When blogs began to take off in the early 2000s, they were heralded as an affordable, easy tool allowing users to express themselves and later, as a means to potentially build a following or boost your brand. Suddenly, people no longer had to rely on magazines, newspapers or books to get their thoughts and ideas out there. Anyone could start a blog and nearly everyone did.
In early 2005, there were about 7 million blogs and by 2006, the number had jumped to 30 million. This year, different estimates put the number of blogs somewhere between 125 million and 145 million, and the number keeps rising.
Yet over the years, many of the most successful bloggers have taken a leap back into the old world of publishing, releasing books based on their sites.
Back in May 2004, the New Yorker predicted “books by bloggers will be a trend, a cultural phenomenon.” Sure enough, in the years since, dozens more bloggers have seen their content extracted from the Internet and packaged between the covers of a book.
Some point out books based on websites do not tend to sell very well, but from a writer’s perspective, releasing a book can still lead to significant revenue just from the publishing advance as well as getting wider exposure.

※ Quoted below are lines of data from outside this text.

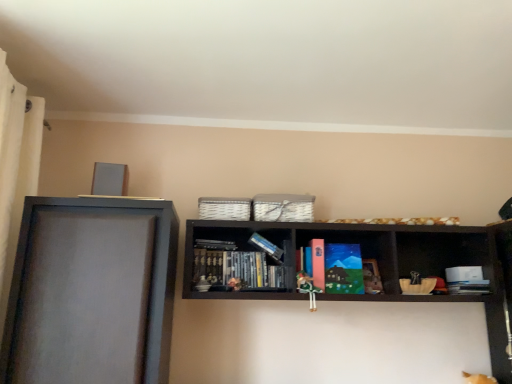
Question: Can you confirm if wooden bookshelf at center, the 1th shelf positioned from the right, is thinner than matte gray frame at left, positioned as the 1th shelf in left-to-right order?

Choices:
 (A) no
 (B) yes

Answer: (B)

Question: From the image's perspective, is wooden bookshelf at center, the 1th shelf positioned from the right, above matte gray frame at left, positioned as the 1th shelf in left-to-right order?

Choices:
 (A) yes
 (B) no

Answer: (A)

Question: Considering the relative sizes of wooden bookshelf at center, which is the second shelf from left to right, and matte gray frame at left, positioned as the 1th shelf in left-to-right order, in the image provided, is wooden bookshelf at center, which is the second shelf from left to right, wider than matte gray frame at left, positioned as the 1th shelf in left-to-right order,?

Choices:
 (A) no
 (B) yes

Answer: (A)

Question: Is wooden bookshelf at center, the 1th shelf positioned from the right, to the left of matte gray frame at left, positioned as the 1th shelf in left-to-right order, from the viewer's perspective?

Choices:
 (A) yes
 (B) no

Answer: (B)

Question: Is wooden bookshelf at center, which is the second shelf from left to right, next to matte gray frame at left, the 2th shelf positioned from the right, and touching it?

Choices:
 (A) no
 (B) yes

Answer: (A)

Question: From a real-world perspective, is wooden bookshelf at center, which is the second shelf from left to right, located beneath matte gray frame at left, positioned as the 1th shelf in left-to-right order?

Choices:
 (A) no
 (B) yes

Answer: (A)

Question: Is matte paperback book at center at the left side of black matte bookshelf at center, the second book positioned from the right?

Choices:
 (A) no
 (B) yes

Answer: (A)

Question: Are matte paperback book at center and black matte bookshelf at center, the second book positioned from the right, making contact?

Choices:
 (A) yes
 (B) no

Answer: (B)

Question: Is matte paperback book at center wider than black matte bookshelf at center, the first book when ordered from top to bottom?

Choices:
 (A) no
 (B) yes

Answer: (A)

Question: Is matte paperback book at center closer to camera compared to black matte bookshelf at center, which is the second book in bottom-to-top order?

Choices:
 (A) no
 (B) yes

Answer: (B)

Question: Could you tell me if matte paperback book at center is turned towards black matte bookshelf at center, the first book when ordered from top to bottom?

Choices:
 (A) no
 (B) yes

Answer: (A)

Question: Is matte paperback book at center behind black matte bookshelf at center, which is the second book in bottom-to-top order?

Choices:
 (A) yes
 (B) no

Answer: (B)

Question: Are wooden bookshelf at center, the 1th shelf positioned from the right, and green fabric doll at center located far from each other?

Choices:
 (A) no
 (B) yes

Answer: (A)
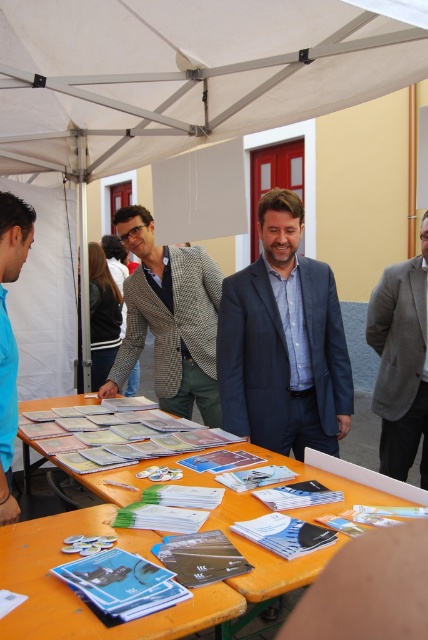
The width and height of the screenshot is (428, 640). What are the coordinates of `beige fabric canopy at upper center` in the screenshot? It's located at (183, 74).

You are a GUI agent. You are given a task and a screenshot of the screen. Output one action in this format:
    pyautogui.click(x=<x>, y=<y>)
    Task: Click on the beige fabric canopy at upper center
    Image resolution: width=428 pixels, height=640 pixels.
    Given the screenshot: What is the action you would take?
    pyautogui.click(x=183, y=74)

Between point (244, 371) and point (142, 636), which one is positioned behind?

Positioned behind is point (244, 371).

Looking at this image, which is above, blue fabric suit at center or orange paper at lower center?

blue fabric suit at center is above.

Is point (309, 404) farther from viewer compared to point (12, 618)?

Yes, it is.

I want to click on blue fabric suit at center, so click(x=284, y=342).

Who is higher up, orange paper at lower center or matte houndstooth blazer at center?

matte houndstooth blazer at center is higher up.

Does point (85, 528) lie behind point (190, 266)?

That is False.

Find the location of a particular element. orange paper at lower center is located at coordinates click(x=79, y=600).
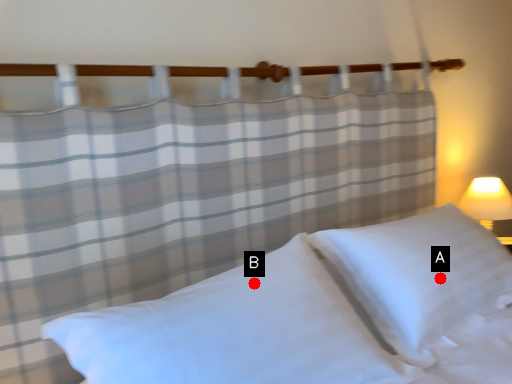
Question: Two points are circled on the image, labeled by A and B beside each circle. Which point appears closest to the camera in this image?

Choices:
 (A) A is closer
 (B) B is closer

Answer: (B)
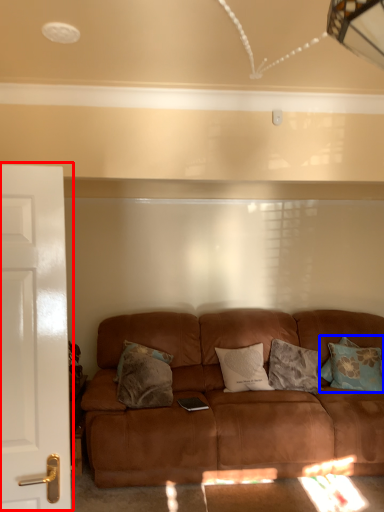
Question: Which point is closer to the camera, door (highlighted by a red box) or pillow (highlighted by a blue box)?

Choices:
 (A) door
 (B) pillow

Answer: (A)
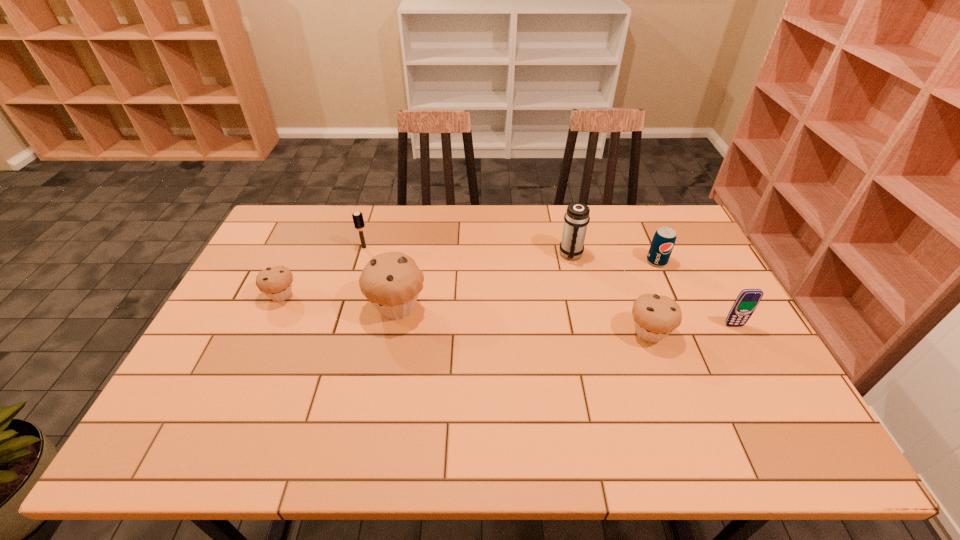
To achieve uniform spacing by inserting another muffin among them, please point to a free space for this new muffin. Please provide its 2D coordinates. Your answer should be formatted as a tuple, i.e. [(x, y)], where the tuple contains the x and y coordinates of a point satisfying the conditions above.

[(519, 320)]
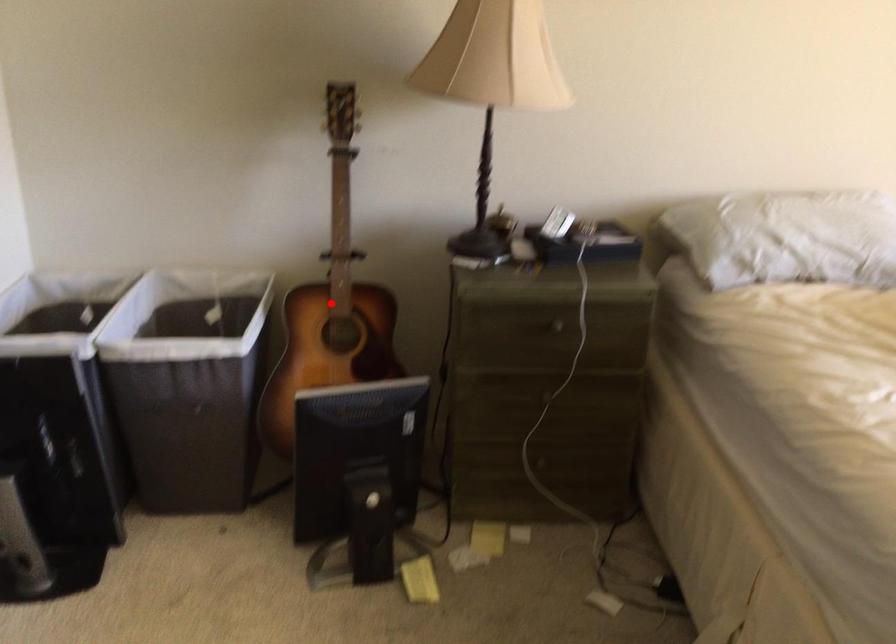
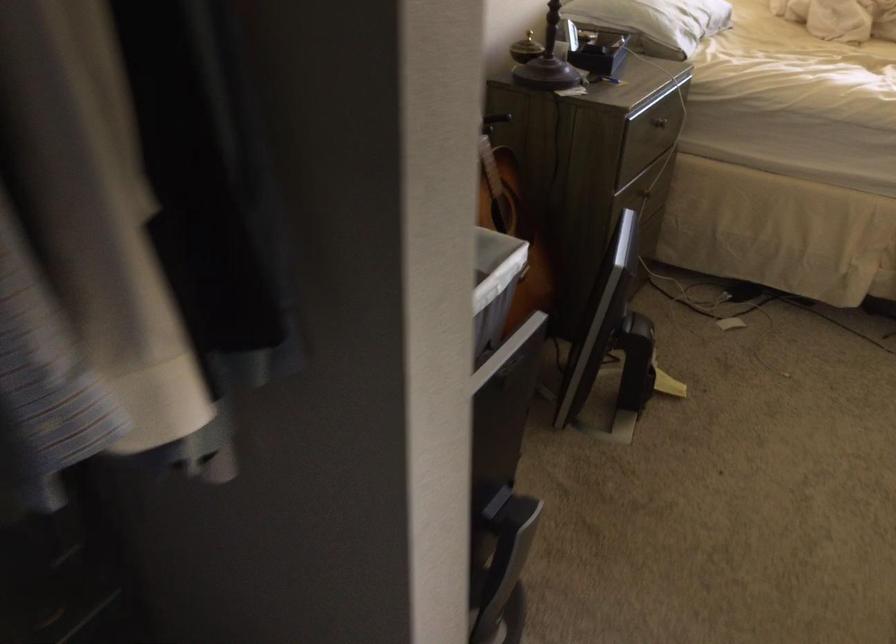
Question: I am providing you with two images of the same scene from different viewpoints. A red point is marked on the first image. At the location where the point appears in image 1, is it still visible in image 2?

Choices:
 (A) Yes
 (B) No

Answer: (B)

We spoke with five bloggers who turned their websites into books. Here’s how they did it, and what effect, if any, publishing a book has had on their writing careers and websites since.
Stuff White People Like: The site makes fun of white culture with posts explaining the affection white people feel about everything from coffee to “black music that black people don’t listen to anymore.“ The site became a book in 2008. Lander is currently finishing up a follow-up book, also based on the site.
MainStreet: How did Stuff White People Like get started?
Lander: I was having an instant message conversation with my Filipino friend and he said he didn’t trust any white person who didn’t watch The Wire. And then we started joking about what white people did instead of watching The Wire. It was really funny, and I decided to turn it into a blog. In no way did I ever think it would get popular. I make the analogy that when you buy a lottery ticket, as a normal human being you usually say you know you won’t win, but it would be nice. I didn’t even think about that.